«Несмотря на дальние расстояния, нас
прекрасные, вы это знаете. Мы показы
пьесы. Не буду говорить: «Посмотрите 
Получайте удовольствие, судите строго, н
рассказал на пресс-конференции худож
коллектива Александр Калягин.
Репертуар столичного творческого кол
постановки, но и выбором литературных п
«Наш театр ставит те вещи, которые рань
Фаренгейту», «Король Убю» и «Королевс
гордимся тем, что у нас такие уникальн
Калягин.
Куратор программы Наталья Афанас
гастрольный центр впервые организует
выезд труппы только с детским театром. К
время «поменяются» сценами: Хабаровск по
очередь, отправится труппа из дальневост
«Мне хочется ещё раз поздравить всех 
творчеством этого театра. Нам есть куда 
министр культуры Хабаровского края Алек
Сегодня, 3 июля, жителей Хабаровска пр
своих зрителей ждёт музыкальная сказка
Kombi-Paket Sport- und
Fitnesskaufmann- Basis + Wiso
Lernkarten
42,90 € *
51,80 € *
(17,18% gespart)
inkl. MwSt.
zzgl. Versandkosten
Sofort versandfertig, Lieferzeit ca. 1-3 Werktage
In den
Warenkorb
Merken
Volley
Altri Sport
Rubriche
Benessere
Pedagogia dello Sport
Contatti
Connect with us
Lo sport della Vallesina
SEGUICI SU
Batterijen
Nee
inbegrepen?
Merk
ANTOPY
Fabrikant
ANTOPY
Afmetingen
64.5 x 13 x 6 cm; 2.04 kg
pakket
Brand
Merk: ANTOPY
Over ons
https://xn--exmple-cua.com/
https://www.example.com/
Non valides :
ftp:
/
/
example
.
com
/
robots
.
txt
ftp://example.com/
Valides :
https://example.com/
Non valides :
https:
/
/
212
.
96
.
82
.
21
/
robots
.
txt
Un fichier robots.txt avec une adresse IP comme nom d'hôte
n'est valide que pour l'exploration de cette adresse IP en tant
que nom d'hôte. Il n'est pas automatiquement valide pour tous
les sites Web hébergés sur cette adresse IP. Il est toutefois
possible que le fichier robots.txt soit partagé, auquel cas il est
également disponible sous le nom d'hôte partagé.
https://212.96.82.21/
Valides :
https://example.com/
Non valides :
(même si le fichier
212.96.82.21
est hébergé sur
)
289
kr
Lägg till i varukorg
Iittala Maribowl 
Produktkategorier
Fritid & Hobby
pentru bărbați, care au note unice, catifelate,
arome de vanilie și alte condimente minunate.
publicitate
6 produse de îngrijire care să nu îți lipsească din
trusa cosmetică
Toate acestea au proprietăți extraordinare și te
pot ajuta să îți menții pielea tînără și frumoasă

= = = = =

ASSIGNMENT: Pull out every line of the material above that contains the string "care", matching case exactly.

TASK OUTPUT:
pentru bărbați, care au note unice, catifelate,
6 produse de îngrijire care să nu îți lipsească din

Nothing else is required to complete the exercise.